Quadratically constrained quadratic programs (QCQPs) are a fundamental class of optimization problems. In a QCQP, we are asked to minimize a (possibly nonconvex) quadratic function subject to a number of (possibly nonconvex) quadratic constraints. Such problems arise naturally in many areas of operations research, computer science, and engineering. Although QCQPs are NP-hard to solve in general, they admit a natural family of tractable convex relaxations.  In this talk, we will study the standard semidefinite program (SDP) relaxation for general QCQPs and examine when this relaxation is exact. By analyzing the "geometry" of the SDP relaxation, we will give both sufficient conditions and necessary conditions for different types of "exactness" conditions, and discuss a number of implications of these results for various applications.

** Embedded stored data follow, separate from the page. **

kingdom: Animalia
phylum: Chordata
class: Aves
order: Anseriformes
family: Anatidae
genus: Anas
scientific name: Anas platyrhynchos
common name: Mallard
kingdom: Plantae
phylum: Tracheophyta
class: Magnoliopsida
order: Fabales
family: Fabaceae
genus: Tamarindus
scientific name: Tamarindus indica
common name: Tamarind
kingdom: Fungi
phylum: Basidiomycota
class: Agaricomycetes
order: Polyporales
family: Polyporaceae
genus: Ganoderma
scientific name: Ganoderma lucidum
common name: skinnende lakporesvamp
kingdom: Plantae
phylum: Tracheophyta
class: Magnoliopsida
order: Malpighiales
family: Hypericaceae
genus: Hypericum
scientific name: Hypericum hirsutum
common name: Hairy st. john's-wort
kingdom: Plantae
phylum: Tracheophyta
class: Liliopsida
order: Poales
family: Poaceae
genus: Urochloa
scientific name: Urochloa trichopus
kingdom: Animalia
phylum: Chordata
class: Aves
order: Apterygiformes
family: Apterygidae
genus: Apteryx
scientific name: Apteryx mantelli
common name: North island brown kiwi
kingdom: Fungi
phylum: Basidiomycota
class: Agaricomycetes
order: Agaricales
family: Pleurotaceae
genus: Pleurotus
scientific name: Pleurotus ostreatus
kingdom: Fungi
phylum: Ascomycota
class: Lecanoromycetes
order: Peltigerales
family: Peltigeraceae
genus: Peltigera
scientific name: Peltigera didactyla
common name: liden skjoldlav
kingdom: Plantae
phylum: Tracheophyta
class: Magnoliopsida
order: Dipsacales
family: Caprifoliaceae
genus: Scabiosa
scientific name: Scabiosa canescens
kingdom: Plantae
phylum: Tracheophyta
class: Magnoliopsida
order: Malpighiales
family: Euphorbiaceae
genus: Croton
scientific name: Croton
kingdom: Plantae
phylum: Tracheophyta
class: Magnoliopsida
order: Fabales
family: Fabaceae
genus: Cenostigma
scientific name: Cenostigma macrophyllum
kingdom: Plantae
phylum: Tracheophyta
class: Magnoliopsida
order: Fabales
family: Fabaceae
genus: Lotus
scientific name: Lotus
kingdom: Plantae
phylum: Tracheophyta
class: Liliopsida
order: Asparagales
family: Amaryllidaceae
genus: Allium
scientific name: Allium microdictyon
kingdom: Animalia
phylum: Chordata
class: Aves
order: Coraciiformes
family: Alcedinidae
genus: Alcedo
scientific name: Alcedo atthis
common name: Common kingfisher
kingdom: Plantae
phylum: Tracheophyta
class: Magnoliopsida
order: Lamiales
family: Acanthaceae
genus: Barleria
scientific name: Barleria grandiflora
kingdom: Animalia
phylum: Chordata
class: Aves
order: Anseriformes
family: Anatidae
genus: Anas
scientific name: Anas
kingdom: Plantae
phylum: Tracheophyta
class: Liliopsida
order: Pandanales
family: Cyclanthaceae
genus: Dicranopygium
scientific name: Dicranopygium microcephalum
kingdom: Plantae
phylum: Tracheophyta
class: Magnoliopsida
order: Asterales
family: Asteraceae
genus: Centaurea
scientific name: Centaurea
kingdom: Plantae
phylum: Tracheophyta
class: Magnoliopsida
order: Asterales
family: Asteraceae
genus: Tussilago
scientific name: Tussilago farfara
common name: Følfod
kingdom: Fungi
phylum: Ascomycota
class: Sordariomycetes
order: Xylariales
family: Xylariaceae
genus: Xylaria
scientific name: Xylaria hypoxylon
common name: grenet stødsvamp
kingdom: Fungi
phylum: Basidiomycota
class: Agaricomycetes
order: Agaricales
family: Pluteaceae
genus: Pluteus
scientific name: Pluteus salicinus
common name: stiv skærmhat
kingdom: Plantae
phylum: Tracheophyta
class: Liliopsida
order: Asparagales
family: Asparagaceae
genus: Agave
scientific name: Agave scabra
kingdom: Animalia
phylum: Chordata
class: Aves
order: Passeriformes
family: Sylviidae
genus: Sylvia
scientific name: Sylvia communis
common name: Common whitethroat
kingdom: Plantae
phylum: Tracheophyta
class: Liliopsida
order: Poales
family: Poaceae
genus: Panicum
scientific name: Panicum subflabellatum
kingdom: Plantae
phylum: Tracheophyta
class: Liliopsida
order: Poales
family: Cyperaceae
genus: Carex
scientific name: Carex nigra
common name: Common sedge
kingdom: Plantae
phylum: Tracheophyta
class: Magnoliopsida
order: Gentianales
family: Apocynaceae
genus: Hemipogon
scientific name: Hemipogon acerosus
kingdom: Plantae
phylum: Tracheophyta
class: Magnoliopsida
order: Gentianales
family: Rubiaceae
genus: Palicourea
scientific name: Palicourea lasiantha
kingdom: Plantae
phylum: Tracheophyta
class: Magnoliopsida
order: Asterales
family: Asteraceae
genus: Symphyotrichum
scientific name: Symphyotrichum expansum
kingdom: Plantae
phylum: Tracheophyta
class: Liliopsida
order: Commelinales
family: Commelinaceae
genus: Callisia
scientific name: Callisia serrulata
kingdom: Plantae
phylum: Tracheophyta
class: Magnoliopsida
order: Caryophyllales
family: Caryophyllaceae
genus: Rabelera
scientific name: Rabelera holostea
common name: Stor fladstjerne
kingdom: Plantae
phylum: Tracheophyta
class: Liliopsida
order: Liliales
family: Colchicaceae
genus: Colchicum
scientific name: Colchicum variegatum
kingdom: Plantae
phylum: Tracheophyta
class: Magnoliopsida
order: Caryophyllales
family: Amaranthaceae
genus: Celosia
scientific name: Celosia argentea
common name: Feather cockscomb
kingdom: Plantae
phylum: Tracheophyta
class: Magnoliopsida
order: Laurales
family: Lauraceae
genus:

This is joint work with Alex L. Wang and C.J. Argue.

Short Bio:

Fatma Kılınç-Karzan is the Frank A. and Helen E. Risch Faculty Development Chair and Associate Professor of Operations Research at Tepper School of Business, Carnegie Mellon University. She holds a courtesy appointment at the Department of Computer Science as well.  She completed her PhD at the H. Milton Stewart School of Industrial and Systems Engineering at Georgia Institute of Technology in 2011. Her research interests are on foundational theory and algorithms for convex optimization and structured nonconvex optimization, and their applications in optimization under uncertainty, machine learning and business analytics. Her work was the recipient of several best paper awards, including 2015 INFORMS Optimization Society Prize for Young Researchers and 2014 INFORMS JFIG Best Paper Award. Her research has been supported by generous grants from NSF and ONR, including an NSF CAREER Award.